- WHAT IS REQUIRED -
From the listing below, select every line where the word "heading" appears.

- DATA FOR REVIEW -
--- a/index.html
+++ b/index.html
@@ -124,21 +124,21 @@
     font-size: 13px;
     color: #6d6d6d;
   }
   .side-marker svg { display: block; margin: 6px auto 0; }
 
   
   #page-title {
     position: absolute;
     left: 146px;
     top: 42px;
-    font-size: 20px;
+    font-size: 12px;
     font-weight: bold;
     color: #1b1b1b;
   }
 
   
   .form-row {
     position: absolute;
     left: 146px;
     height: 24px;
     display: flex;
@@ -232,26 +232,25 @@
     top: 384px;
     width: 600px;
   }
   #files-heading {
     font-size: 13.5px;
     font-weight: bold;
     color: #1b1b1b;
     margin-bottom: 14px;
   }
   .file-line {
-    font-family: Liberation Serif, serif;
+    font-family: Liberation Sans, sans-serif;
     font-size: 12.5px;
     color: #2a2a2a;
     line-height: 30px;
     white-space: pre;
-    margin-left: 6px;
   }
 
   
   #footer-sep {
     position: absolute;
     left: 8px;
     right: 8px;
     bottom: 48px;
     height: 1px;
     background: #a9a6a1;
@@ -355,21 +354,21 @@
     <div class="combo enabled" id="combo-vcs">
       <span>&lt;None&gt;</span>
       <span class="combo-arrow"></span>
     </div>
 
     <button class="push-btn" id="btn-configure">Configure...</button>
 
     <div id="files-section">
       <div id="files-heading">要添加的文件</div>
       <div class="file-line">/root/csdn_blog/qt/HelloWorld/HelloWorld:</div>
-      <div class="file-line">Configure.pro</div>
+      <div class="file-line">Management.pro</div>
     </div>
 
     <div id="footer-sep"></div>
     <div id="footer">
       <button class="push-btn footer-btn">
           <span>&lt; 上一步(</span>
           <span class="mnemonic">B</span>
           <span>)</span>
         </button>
--
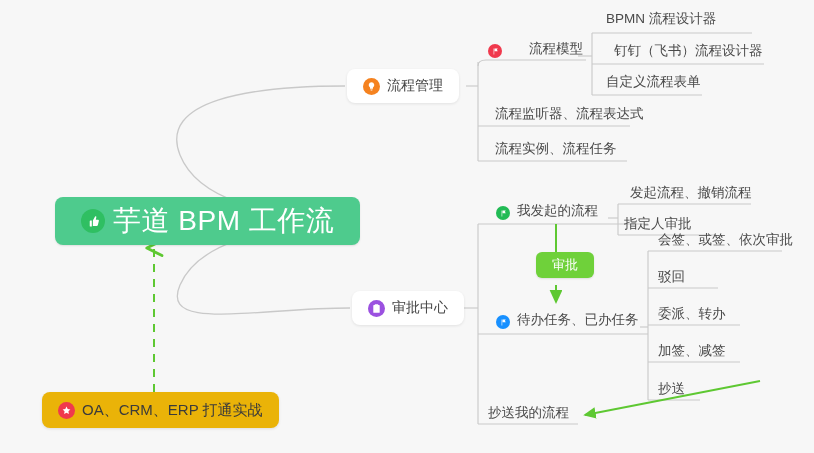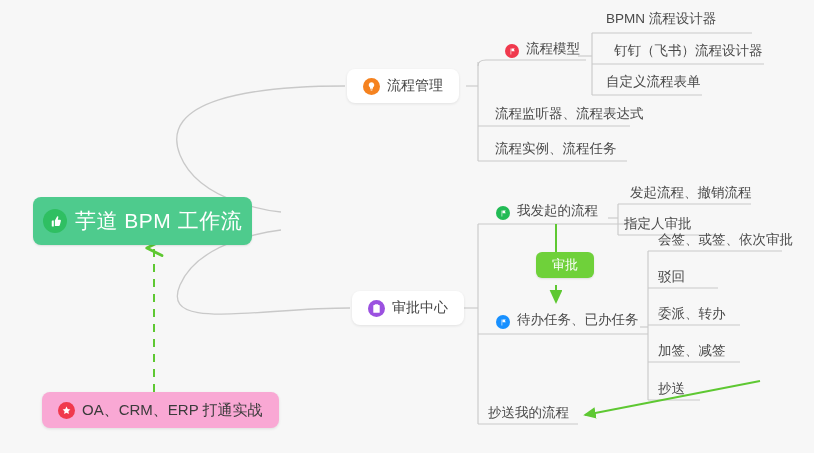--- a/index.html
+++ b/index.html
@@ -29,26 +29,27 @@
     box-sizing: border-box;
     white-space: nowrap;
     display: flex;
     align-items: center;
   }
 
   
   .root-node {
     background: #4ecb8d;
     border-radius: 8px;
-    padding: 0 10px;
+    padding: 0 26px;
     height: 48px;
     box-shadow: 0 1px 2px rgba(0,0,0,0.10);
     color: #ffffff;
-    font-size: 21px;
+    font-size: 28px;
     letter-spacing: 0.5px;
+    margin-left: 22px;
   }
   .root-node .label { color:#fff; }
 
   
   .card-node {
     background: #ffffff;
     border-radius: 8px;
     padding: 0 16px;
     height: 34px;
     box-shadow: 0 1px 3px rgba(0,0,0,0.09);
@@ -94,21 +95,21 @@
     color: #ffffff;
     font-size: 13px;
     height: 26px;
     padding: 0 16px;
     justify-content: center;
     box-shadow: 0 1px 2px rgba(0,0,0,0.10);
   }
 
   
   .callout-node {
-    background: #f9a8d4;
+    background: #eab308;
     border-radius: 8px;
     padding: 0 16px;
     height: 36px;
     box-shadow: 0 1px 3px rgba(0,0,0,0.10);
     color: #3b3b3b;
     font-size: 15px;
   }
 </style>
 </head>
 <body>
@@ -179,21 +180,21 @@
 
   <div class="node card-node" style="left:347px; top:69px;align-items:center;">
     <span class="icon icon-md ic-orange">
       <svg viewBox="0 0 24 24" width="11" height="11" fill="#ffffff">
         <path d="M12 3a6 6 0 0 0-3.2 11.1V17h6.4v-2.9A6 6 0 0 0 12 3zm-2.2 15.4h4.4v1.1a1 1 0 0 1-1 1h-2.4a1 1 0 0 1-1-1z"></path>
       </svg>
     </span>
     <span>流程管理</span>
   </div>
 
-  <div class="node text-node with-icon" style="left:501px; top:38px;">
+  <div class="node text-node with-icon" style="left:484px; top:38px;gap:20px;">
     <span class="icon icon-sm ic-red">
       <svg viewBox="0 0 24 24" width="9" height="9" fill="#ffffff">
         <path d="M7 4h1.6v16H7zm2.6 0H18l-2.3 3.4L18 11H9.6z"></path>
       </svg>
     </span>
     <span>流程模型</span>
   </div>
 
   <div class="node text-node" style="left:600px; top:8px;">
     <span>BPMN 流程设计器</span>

- WRITTEN REPLY -
   #files-heading {
       <div id="files-heading">要添加的文件</div>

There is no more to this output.